Transit Oriented Development (TOD) Program: The TOD Program offers capital grants to design and build four types of projects within one-quarter mile of a transit station: housing, parking, pedestrian improvements and bicycle facilities. Twenty-five percent (25%) of the units in any housing project must be affordable. The Program also makes awards for preliminary design (25%) of bicycle and/or pedestrian facilities. Applicants must be public entities but may involve public-private partnerships.
U.S. Environmental Protection Agency (EPA)
EPA offers significant funding to entities for assessing and cleaning up brownfields sites. Assistance is available through the following programs:
Brownfields Assessment Grant Program: Provides up to $200,000 for site assessment.
Brownfields Cleanup Grant Program: Provides up to $200,000 for cleanup.
Brownfields Cleanup Revolving Loan Fund Program: Provides up to $1,000,000 for cleanup.
Brownfields Job Training Program: Provides up to $200,000 for job training activities related to brownfields.
State Acknowledgement Letters: Massachusetts entities applying for EPA Assessment, Cleanup, and/or Cleanup Revolving Loan Funds must obtain a Letter of Acknowledgement from MassDEP to include in their grant application. Information on how to request this letter from MassDEP can be found at this web page . Please contact Kerry Bowie at MassDEP with questions about requesting a Letter of Acknowledgement.
Petroleum-only Properties: If an entity is applying for site-specific petroleum-only funding they must obtain a Petroleum Eligibility Determination letter from MassDEP in addition to the State Acknowledgement Letter. The EPA guidance document "Proposal Guidelines for Brownfields Assessment, Revolving Loan Fund, and Cleanup Grants" describes information needed by the MassDEP to make this eligibility determination, or you can view information excerpted from Appendix 3, Section 3.3.2, pages 67-70 of this guidance. Please include all MassDEP Release Tracking Numbers (RTNs) associated with this site with the information provided to MassDEP. Please contact Eric Arvedon at MassDEP with questions about requesting a site-specific Petroleum Eligibility Determination Letter.
The New England Regional Office of EPA offers additional site assessment assistance under the Brownfields Targeted Site Assessment Program. The EPA regional website also features several success stories of Massachusetts projects that have received EPA assistance.
U.S. Department of Housing and Urban Development (HUD)
HUD provides federal funding for community development activities (including brownfields assessment and cleanup) through the following programs:
Community Development Block Grant Program (CDBG): Provides an annual grant to municipalities with populations over 50,000 or identified central cities of metropolitan areas ("entitlement communities"). These funds are awarded on a formula basis and may be used for brownfields-related activities such as site assessment, remediation, demolition, rehabilitation and construction. Non-entitlement communities may access these funds through their states (see DHCD).
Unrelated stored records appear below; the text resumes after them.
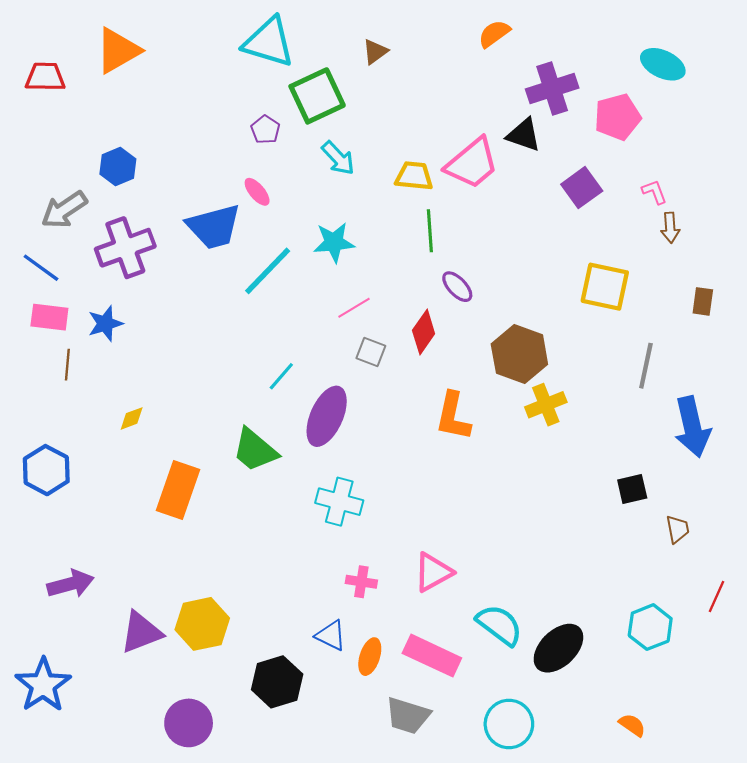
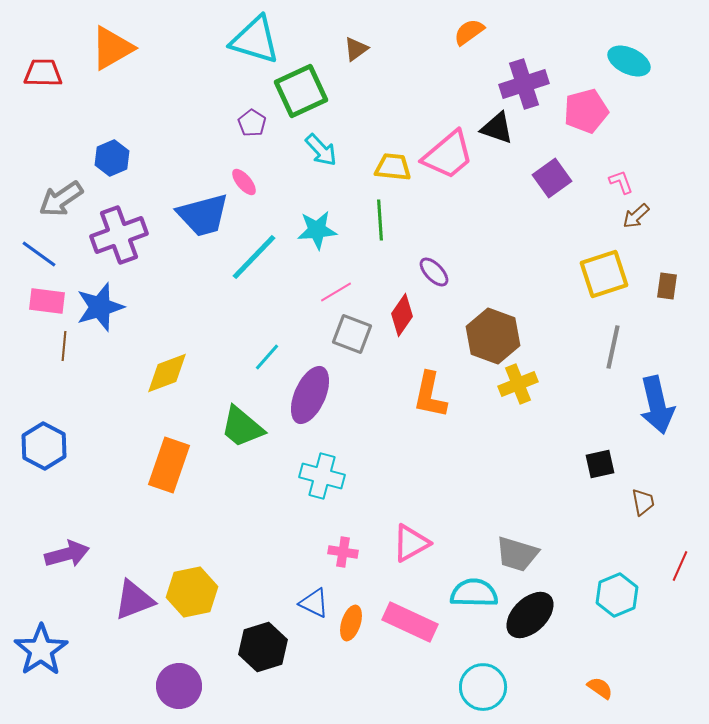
brown arrow: (670, 228) -> (636, 216), turned 52
green line: (430, 231) -> (380, 220), moved
yellow square: (605, 287) -> (604, 274), moved, turned -30
blue star: (105, 324) -> (100, 307), size x1.4
gray square: (371, 352) -> (352, 334), size x1.4
yellow diamond: (132, 418) -> (167, 373), moved, size x1.8
cyan semicircle: (499, 625) -> (474, 593), turned -36
gray trapezoid: (408, 716) -> (517, 554), moved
Section 108 Loan Program: Provides entitlement communities receiving CDBG funds through HUD with up to 5 times their annual CDBG allocation in guaranteed loans for brownfields redevelopment activities. Non-entitlement communities submit joint applications with their states (see DHCD)
Brownfields Economic Development Initiative (BEDI): Provides competitive grant funding to communities for activities related to the redevelopment of brownfields sites.